Input:
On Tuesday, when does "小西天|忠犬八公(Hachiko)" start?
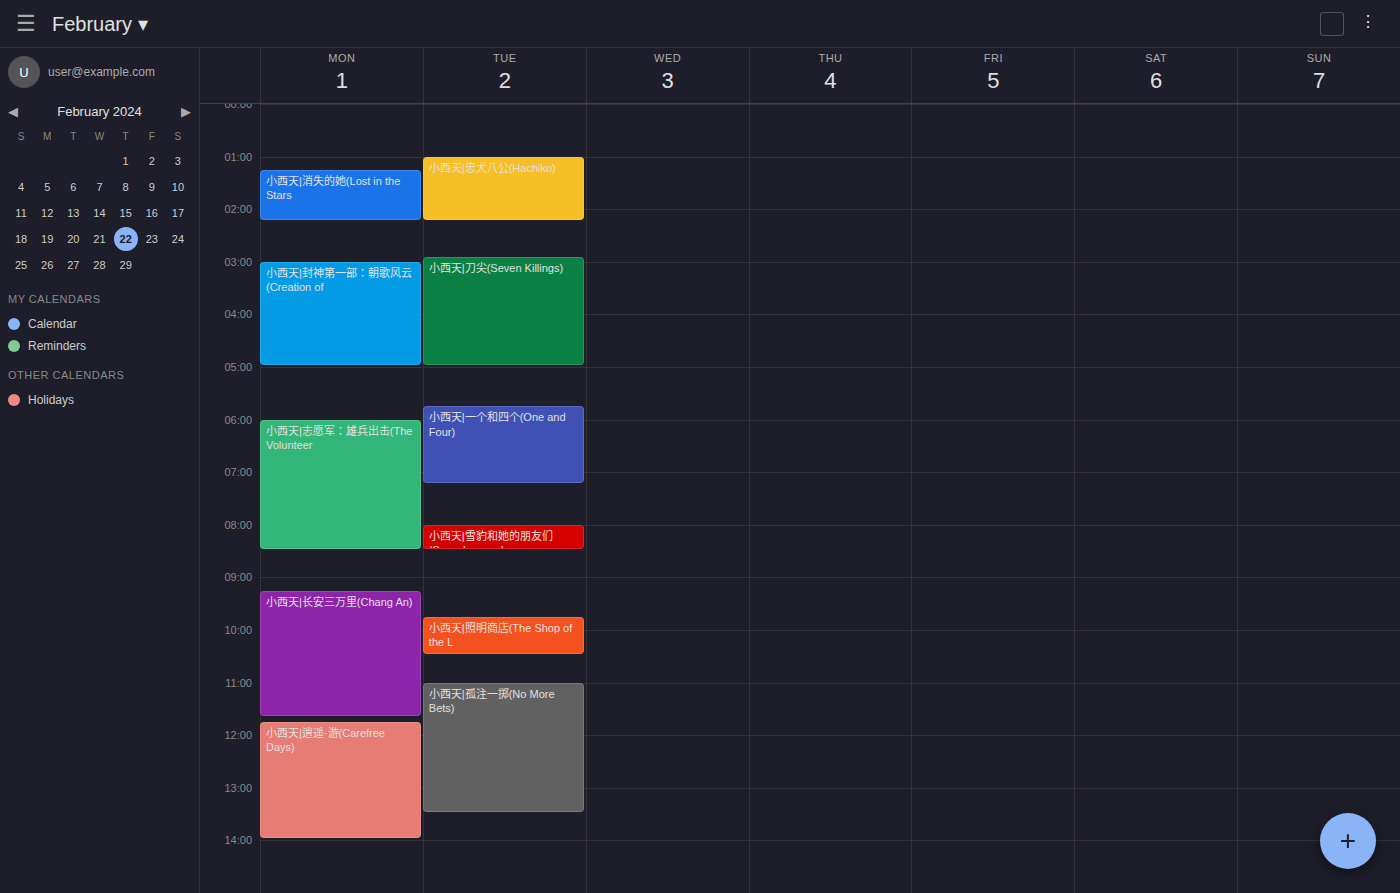
1:00 AM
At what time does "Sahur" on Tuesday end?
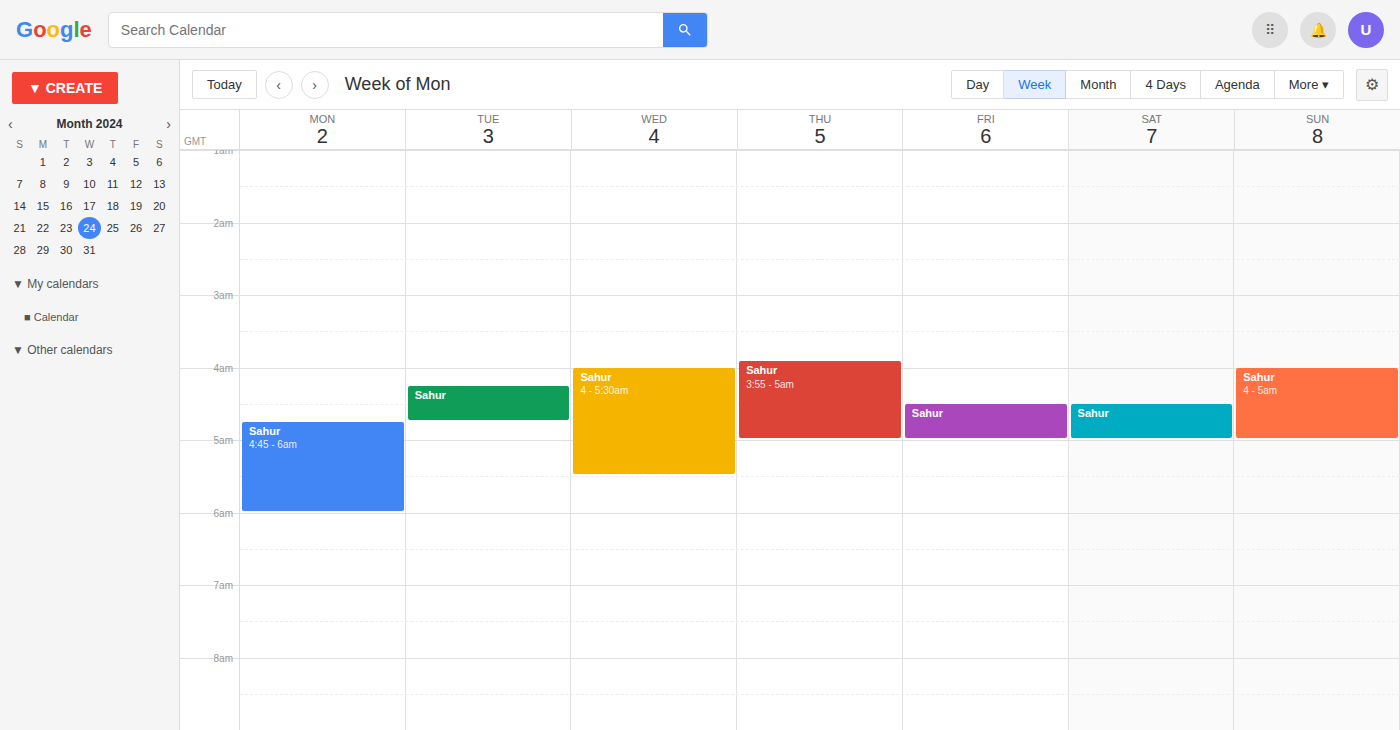
04:45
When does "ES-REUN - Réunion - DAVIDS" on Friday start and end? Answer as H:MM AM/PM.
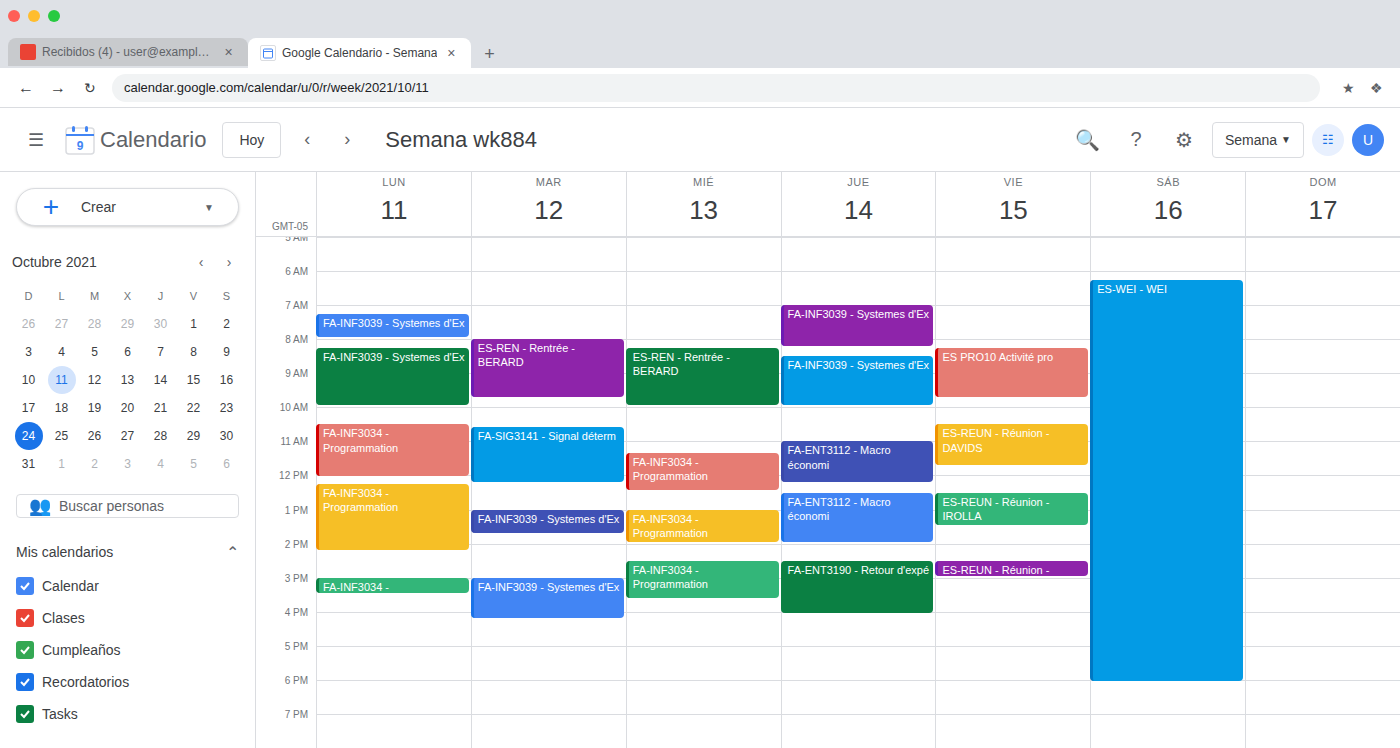
10:30 AM to 11:45 AM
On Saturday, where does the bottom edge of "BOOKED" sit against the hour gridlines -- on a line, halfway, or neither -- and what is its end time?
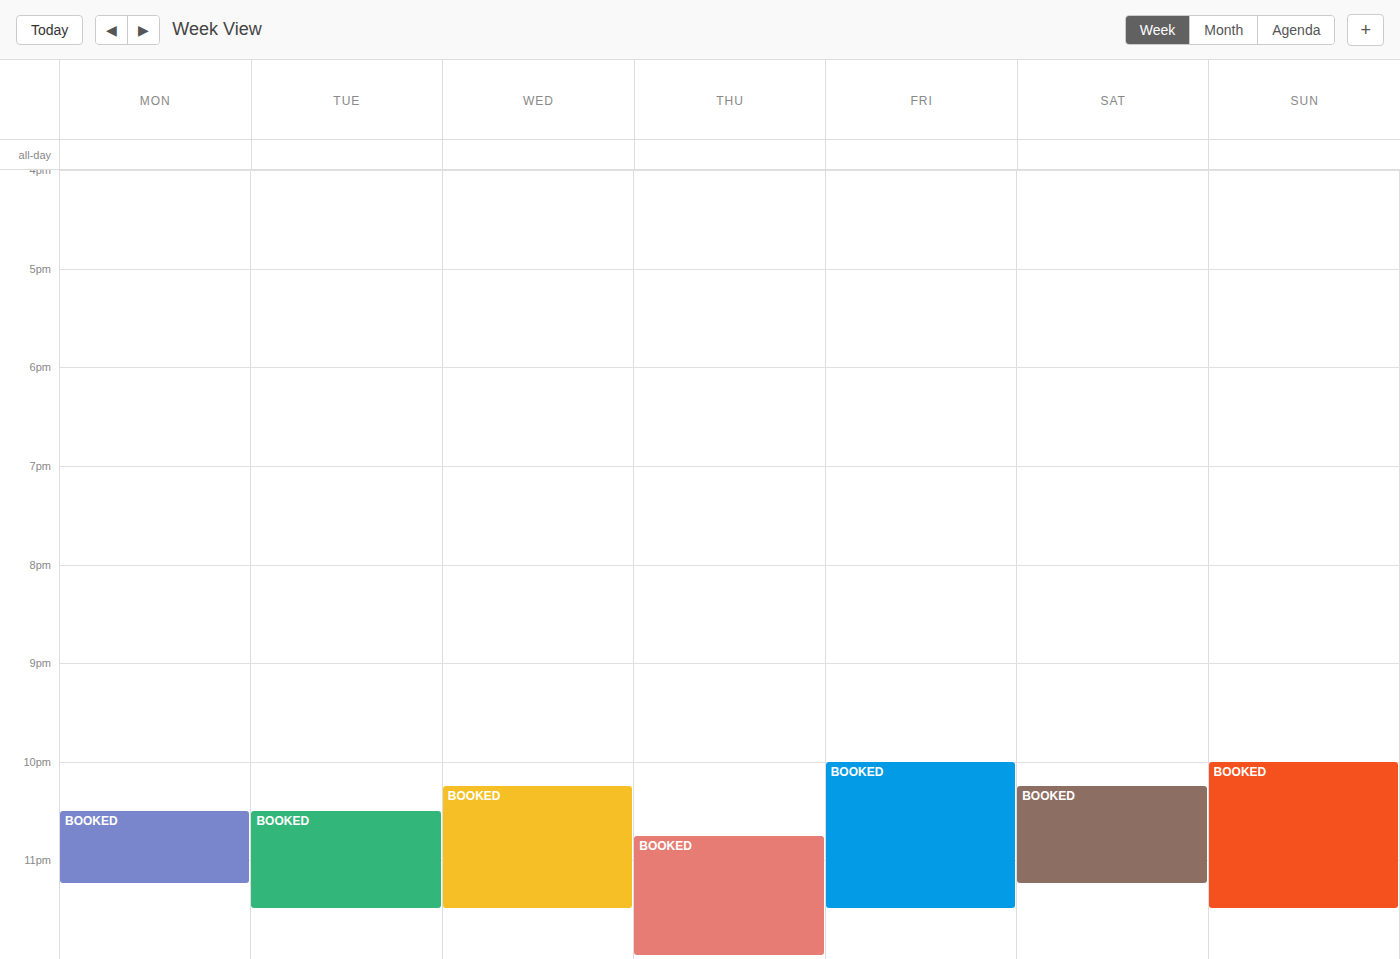
11:15 PM -- neither: a quarter of the way from the 11 PM line to the 12 AM line.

Task requirements:
Return the text of every record above word for word, leaving out the pictures.

Written reply:
On Tuesday, when does "小西天|忠犬八公(Hachiko)" start?
1:00 AM
At what time does "Sahur" on Tuesday end?
04:45
When does "ES-REUN - Réunion - DAVIDS" on Friday start and end? Answer as H:MM AM/PM.
10:30 AM to 11:45 AM
On Saturday, where does the bottom edge of "BOOKED" sit against the hour gridlines -- on a line, halfway, or neither -- and what is its end time?
11:15 PM -- neither: a quarter of the way from the 11 PM line to the 12 AM line.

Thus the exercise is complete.